**DIRECTIONS**
The word "puede" marks the lines you need; copy each of them from the data.

**INFORMATION**
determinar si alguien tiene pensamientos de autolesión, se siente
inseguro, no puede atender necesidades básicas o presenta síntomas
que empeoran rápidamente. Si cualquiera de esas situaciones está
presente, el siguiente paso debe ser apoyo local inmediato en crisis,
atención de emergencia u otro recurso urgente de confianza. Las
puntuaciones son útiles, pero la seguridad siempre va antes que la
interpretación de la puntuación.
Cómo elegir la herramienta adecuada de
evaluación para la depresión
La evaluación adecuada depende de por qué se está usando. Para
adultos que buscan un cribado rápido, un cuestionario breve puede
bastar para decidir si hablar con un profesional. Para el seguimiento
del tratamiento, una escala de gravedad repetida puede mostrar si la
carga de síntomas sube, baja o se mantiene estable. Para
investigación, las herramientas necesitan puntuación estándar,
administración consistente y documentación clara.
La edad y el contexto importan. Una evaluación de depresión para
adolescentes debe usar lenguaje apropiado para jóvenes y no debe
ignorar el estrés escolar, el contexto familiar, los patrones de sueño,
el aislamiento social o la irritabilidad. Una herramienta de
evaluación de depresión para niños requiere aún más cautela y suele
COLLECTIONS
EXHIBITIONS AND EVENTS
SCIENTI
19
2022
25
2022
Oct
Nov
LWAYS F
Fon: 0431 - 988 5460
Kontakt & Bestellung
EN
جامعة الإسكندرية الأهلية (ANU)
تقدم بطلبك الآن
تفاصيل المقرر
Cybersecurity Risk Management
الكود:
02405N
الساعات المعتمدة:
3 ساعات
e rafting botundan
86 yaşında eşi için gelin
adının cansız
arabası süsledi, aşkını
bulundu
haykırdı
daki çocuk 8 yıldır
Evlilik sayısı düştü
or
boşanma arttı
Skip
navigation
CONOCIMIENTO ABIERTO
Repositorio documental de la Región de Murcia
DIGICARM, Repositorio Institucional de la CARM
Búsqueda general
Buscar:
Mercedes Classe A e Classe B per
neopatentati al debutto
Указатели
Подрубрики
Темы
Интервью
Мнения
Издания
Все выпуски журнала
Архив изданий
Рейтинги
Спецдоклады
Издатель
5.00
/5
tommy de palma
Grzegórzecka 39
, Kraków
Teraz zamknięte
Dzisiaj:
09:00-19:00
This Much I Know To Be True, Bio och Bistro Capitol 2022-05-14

**FINISHED EXERCISE**
inseguro, no puede atender necesidades básicas o presenta síntomas
adultos que buscan un cribado rápido, un cuestionario breve puede
del tratamiento, una escala de gravedad repetida puede mostrar si la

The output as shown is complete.